|Title||The genetic architecture of gene expression in Caenorhabditis elegans|
|Author(s)||Viñuela Rodriguez, A.|
|Source||University. Promotor(en): Jaap Bakker, co-promotor(en): Jan Kammenga. - [S.l.] : S.n. - ISBN 9789085858386 - 119|
Laboratory of Nematology
|Publication type||Dissertation, internally prepared|
|Keyword(s)||caenorhabditis elegans - genexpressie - stressfactoren - genetische analyse - transcriptie - loci voor kwantitatief kenmerk - genotypen - fenotypen - genexpressieanalyse - polygene overerving - gene expression - stress factors - genetic analysis - transcription - quantitative trait loci - genotypes - phenotypes - genomics - polygenic inheritance|
|Categories||Nematoda / Molecular Genetics|
Most organisms are exposed to a continuously changing environment throughout their life. For instance the ambient temperature is usually not constant and many species are exposed to a diverse range of anthropogenic stressors like toxic compounds. Moreover, individuals are prone to genetic changes due to mutation and allelic recombinations. All these factors might affect particular phenotypes, while others remain unchanged. This thesis provides insight into how phenotypic traits are affected by external stress factors and allelic recombinations in the nematode Caenorhabditis elegans (Nematoda; Rhabditidae). Because phenotypes and their variation may be explained by variation in gene expression, this thesis explored the architecture of gene expression and some of the elements that contribute to gene expression.
Chapters 2 and 3 focus on environmental stressors with i) a specific target (two organophosphorus pesticides) and ii) a non-target mode of action (temperature) to study their influence on gene expression. A single genotype, the canonical wild type strain Bristol (N2) was used to study the effect of interacting pesticides by exposing nematodes to a toxicant mixture at two different temperatures Analysis revealed common transcriptional responses related to detoxification, stress, innate immunity, and transport of lipids to all treatments. It was found that for both pesticides these similar processes were regulated by different gene transcripts in single and combined treatments. These results also showed that the effect of a mix of low doses of pesticides is not a summed effect of the single components. Moreover, increased temperature elevates the toxic consequences to the pesticides exposures. This toxicity gain is attributed to an elevated uptake and accumulation of the toxicants in the organisms. These results support the idea that the observed higher toxicity of pesticides with temperature might be a consequence of gene-environment interactions affecting detoxification genes. Together, thefirst part of this thesis illustrates the intense crosstalk between gene pathways in response to interacting environmental stressors in C. elegans.

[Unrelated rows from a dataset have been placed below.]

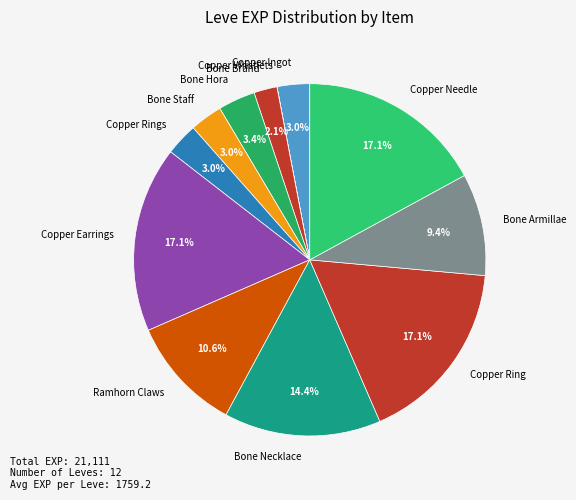

True or false: Bone Armillae accounts for 23% of the total.

False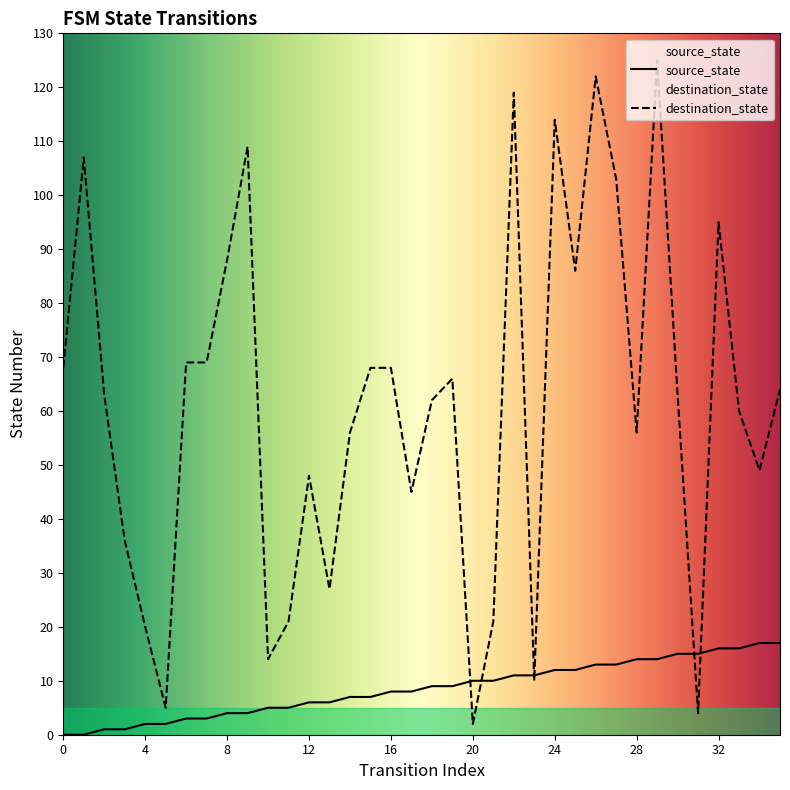

List the labels in order of source_state value, largest first.

34, 35, 32, 33, 30, 31, 28, 29, 26, 27, 24, 25, 22, 23, 20, 21, 18, 19, 16, 17, 14, 15, 12, 13, 10, 11, 8, 9, 6, 7, 4, 5, 2, 3, 0, 1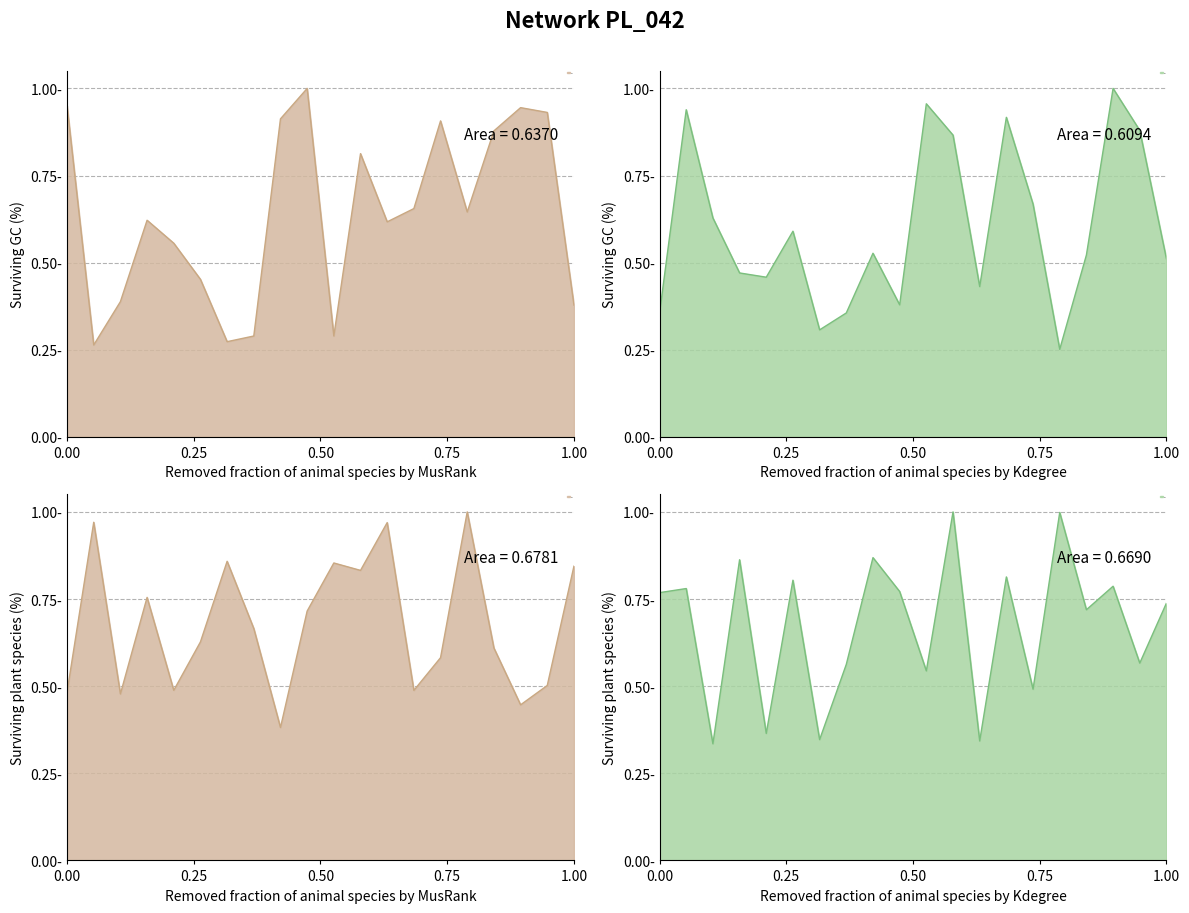

At 0.00, list the series in order from smallest to largest.

x2, x3, x4, x1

The second part of the thesis elaborates on the influence of different genotypes as multiple perturbations on gene expression. How the genotype-phenotype relationship progresses with age was investigated using a quantitative genetics approach (genetical genomics). We performed a genetic mapping strategy of gene transcription variation (expression-QTL, eQTL) to explore the dynamics of regulatory loci affecting genome-wide gene expression at three different ages. We used a recombinant inbred line (RIL) population generated from a cross between the C. elegans strain N2 and the wild type CB4856 in Chapter 4. Also, we investigated the influence of age to reveal a genotype-by-age effect (gxaeQTL) on gene expression. The total number of detected eQTL decreased with age whereas the variation in expression increased. In developing worms, the number of genes with increased expression variation (1282) was similar to the ones with decreased expression variation (1328). In aging worms the number of genes with increased variation (1772) was nearly 5 times higher than the number of genes with a decreased expression variation (373). Furthermore, the number of cis-acting eQTL in juveniles decreased by almost 50% in old worms whereas the number of trans-acting loci decreased by ~27%, indicating that cis-regulation becomes relatively less frequent than trans-regulation in aging worms. Our findings demonstrate that eQTL patterns are strongly affected by age and suggest that gene network integrity declines with age. To better understand the changes in the gene network with age, gene expression profiles of N2 and CB4856 were generated for Chapter 5. We explored gene expression heritability and transgression as genetic parameters for the analysis of gene expression divergence in different genotypes. The average broad sense heritability was similar in developing and aging worms; but the gene expression variance that can be attributed to genetic variance in each gene changes with age. It can be proposed that regulation became more polygenic in aging worms. These changes explain the decrease in detected eQTLs. Likewise, it explains the imbalance between highly heritable genes and eQTLs in aging worms.
Chapter 6 discusses the main conclusion of this thesis in the context of the robustness theory. Robustness in biological systems provides the potential to survive severe environmental and genetic perturbations in the form of cryptic genetic variation. The variation we observed in gene transcripts due to external and internal perturbations not always translated to physiological phenotypic variation. In some cases however, the mechanisms underlying phenotypic robustness failed and phenotypic variation was observed. Such genetic cryptic variation was revealed as new molecular and physiological phenotypes.